The news can serve as a starting pistol for your reactive mind, taking you from calm to angry in an instant. The first step in engaging your wise mind is to simply become aware of your reactive response. Only when you recognise you are getting angry, will you be able to pause, take a deep breath and use your wise mind to decide exactly what to do next. In the wise words of Ice Cube “you better check yourself before you wreck yourself.”

2. Tame the tangle

Some news stories will cause your reactive mind to become extremely wound up Before you know it, you will have read six articles on the same topic, watched three videos, scrolled through hundreds of comments and vented your outrage across multiple social media platforms. When you find yourself in this situation there are a number of questions you can ask yourself. Is this useful? Is this just my reactive mind going into overdrive? Should I perhaps eat my breakfast now, instead of sharing yet another sarcastic meme?

3. Understand your sphere of influence

Most stories in the media are about things over which you have no control. Sadly, you can’t vote in foreign elections, stop earthquakes or time travel to prevent horrible car accidents. When we feel powerless to change bad news, it can ramp up our feelings of unease.
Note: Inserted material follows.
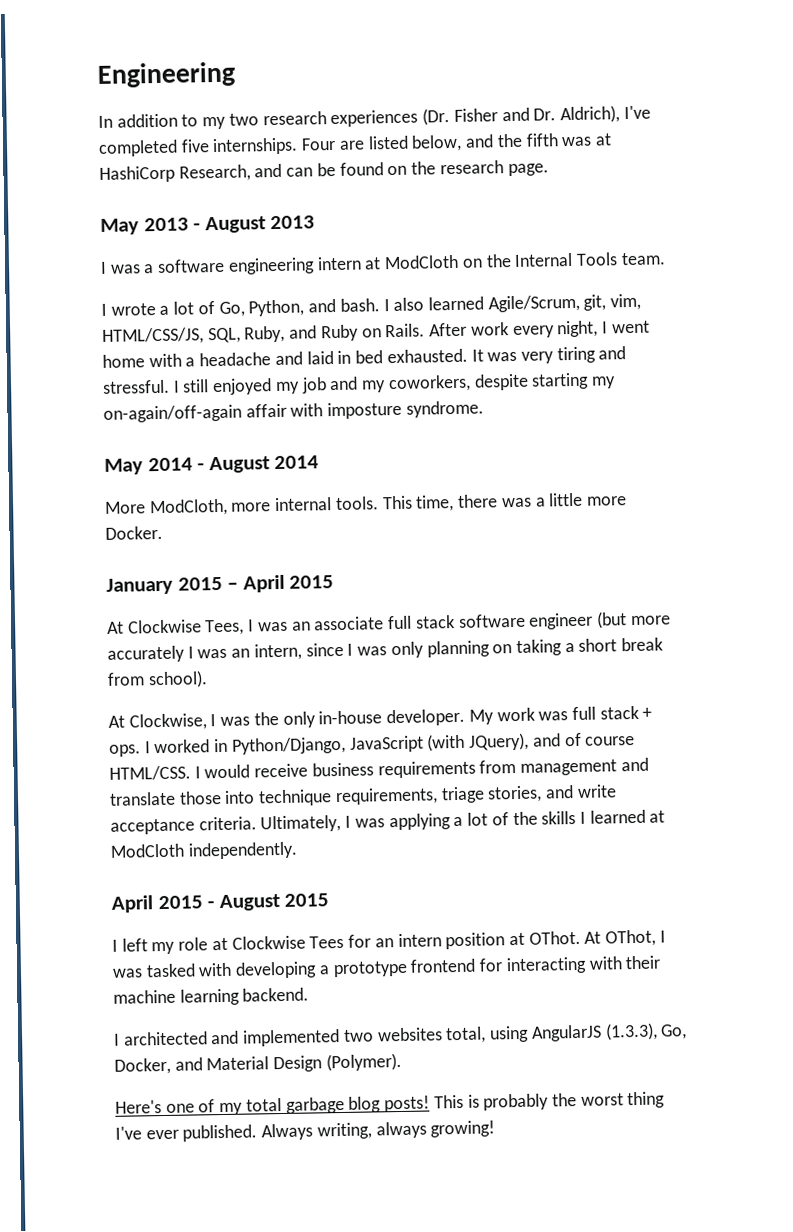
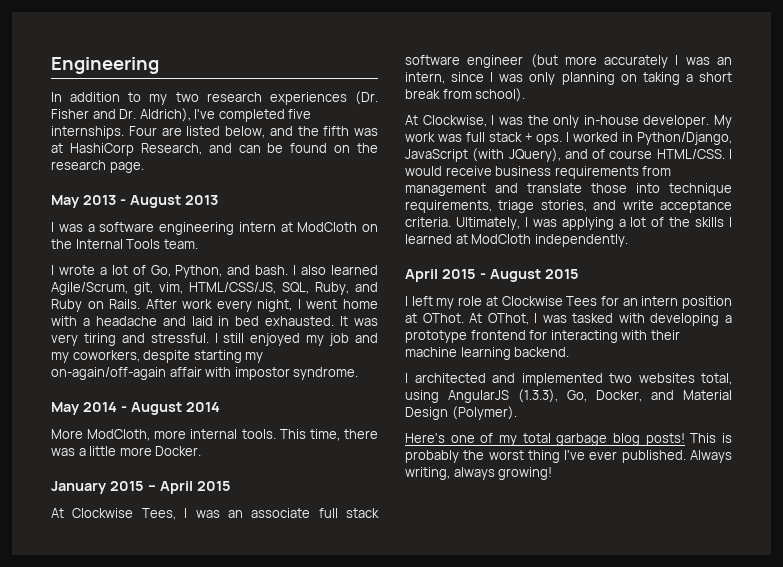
[327,401,403,420] imposture -> [234,367,290,380] impostor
The more we crave control, the more these feelings can grow. When things are beyond our sphere of influence, it is far better to recognise this and remind ourselves that worrying about them is futile.

4. Take valued actions

If you care deeply about something it can be very helpful to take actions in line with your values (please note, venting with a series of angry, reactive social media posts, may not actually qualify as taking valued action). When you engage your wise mind, you can develop a considered response and take actions that may make a real difference, no matter how small. You may decide to donate to a charity, write a letter to your member of parliament or offer your support to someone who is already making a difference. You may decide to take no action at all – and that’s okay. As much as we may love to solve all the word’s problems, we must sometimes reserve our energy and focus on those values most important to us.

5. Maintain a balanced media diet

We have before us an all you can eat buffet. We can loosen the belt and chow down until we are sick or we can be selective and show a little restraint. Just like picking healthy food from the junk, we must discern the difference between news content which aims to provoke and polarise and that which aims to inform and build understanding. It is also wise not to devour it all unthinkingly. It helps to remain critical, challenge our own biases and allow for the fact that we may not know the full story.
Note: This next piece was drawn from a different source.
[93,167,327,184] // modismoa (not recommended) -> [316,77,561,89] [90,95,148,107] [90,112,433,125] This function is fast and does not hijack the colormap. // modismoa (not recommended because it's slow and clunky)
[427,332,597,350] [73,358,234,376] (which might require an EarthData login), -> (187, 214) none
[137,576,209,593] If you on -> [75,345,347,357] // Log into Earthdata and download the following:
6. Remember that people are resilient

Our empathy makes it very hard to see others enduring traumatic, tragic events. We place ourselves in the same situation and instantly imagine feeling devastated or unable to cope. We think only of the immediate horrible downsides, yet fail to factor in that people can bounce back and often experience post-traumatic growth. While traumatic events typically involve a great loss, they can also lead people to examine what’s truly important, pursue goals in line with their values and fully appreciate all that’s good in life.

7. Take something positive from the news

Whenever you are incensed, outraged and appalled, take a moment to consider why. It’s highly likely that you are a good person, with good values. You may care deeply about things like justice, fairness and basic human decency. In our digitally connected world, you can now be sure you are not alone.

While it may not always feel like we are making progress, the work of evolutionary psychologist Steven Pinker demonstrates that in a very short time span humans have advanced to become far less violent and far more collaborative. By shining a light into dark corners, the media continues to progress this positive change. Instead of just registering our outrage at the news, it serves us well to register our achievements and find hope. Embracing a sense of optimism can be a powerful protective force.